*** Opening of DOCUMENT EXTRACT ***

ClarabelSolver crashes on this sums of squares instance

What happened?

When I upgraded the drake version in my underactuated notes, one of the examples (the cart-pole example from here) which works fine with Mosek and solves slowly with CDSP now crashes with Clarabel.

Here is the code to reproduce it:

import numpy as np
from pydrake.all import (
    ClarabelSolver,
    CommonSolverOption,
    Expression,
    MathematicalProgram,
    Polynomial,
    SolverOptions,
    Variables,
)
from scipy.integrate import quad

nz = 5
nq = 2
nx = 2 * nq
nu = 1

mc = 10
mp = 1
l = 0.5
g = 9.81

# Map from original state to augmented state.
# Uses sympy to be able to do symbolic integration later on.
# x = (x, theta, xdot, thetadot)
# z = (x, s, c, xdot, thetadot)

*** Close of DOCUMENT EXTRACT ***
*** Opening of SUPPLIED DATA ***

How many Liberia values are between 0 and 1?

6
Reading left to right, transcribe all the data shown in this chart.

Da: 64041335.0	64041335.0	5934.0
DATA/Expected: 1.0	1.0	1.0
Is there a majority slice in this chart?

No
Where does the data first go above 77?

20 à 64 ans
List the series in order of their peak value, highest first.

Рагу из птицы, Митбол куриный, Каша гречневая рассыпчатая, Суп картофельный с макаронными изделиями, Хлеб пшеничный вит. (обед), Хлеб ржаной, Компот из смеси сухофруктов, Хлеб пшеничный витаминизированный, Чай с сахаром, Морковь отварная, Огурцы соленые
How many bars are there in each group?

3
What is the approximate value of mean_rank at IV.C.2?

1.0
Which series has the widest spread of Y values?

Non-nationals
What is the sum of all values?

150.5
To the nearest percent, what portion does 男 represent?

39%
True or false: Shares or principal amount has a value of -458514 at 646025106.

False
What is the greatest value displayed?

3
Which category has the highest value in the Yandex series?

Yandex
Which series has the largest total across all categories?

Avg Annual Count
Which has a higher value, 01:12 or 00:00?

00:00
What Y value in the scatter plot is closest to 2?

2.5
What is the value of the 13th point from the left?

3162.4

*** Close of SUPPLIED DATA ***

WORK INSTRUCTION A => In the ClarabelSolver crash report, how does the cart-pole example behave when solved with Mosek?
WORK INSTRUCTION B => Extend the ClarabelSolver crash report, picking up the reproduction code after its final line.

EXPECTED ANSWER A => It works fine.

EXPECTED ANSWER B =>
x2z = lambda x: np.array([x[0], np.sin(x[1]), np.cos(x[1]), x[2], x[3]])

def T(z, dtype=Expression):
    assert len(z) == nz
    T = np.zeros([nz, nx], dtype=dtype)
    T[0, 0] = 1
    T[1, 1] = z[2]
    T[2, 1] = -z[1]
    T[3, 2] = 1
    T[4, 3] = 1
    return T

def f(z, u, T):
    assert len(z) == nz
    s = z[1]
    c = z[2]
    qdot = z[-nq:]
    denominator = mc + mp * s**2
    f_val = np.zeros(nx, dtype=Expression)
    f_val[:nq] = qdot * denominator
    f_val[2] = (u + mp * s * (l * qdot[1] ** 2 + g * c))[0]
    f_val[3] = ((-u * c - mp * l * qdot[1] ** 2 * c * s - (mc + mp) * g * s) / l)[0]
    return T @ f_val, denominator

def f2(z, T, dtype=Expression):
    assert len(z) == nz
    s = z[1]
    c = z[2]
    f2_val = np.zeros([nx, nu], dtype=dtype)
    f2_val[2, :] = 1 / (mc + mp * s**2)
    f2_val[3, :] = -c / (mc + mp * s**2) / l
    return T @ f2_val

# State limits (region of state space where we approximate the value function).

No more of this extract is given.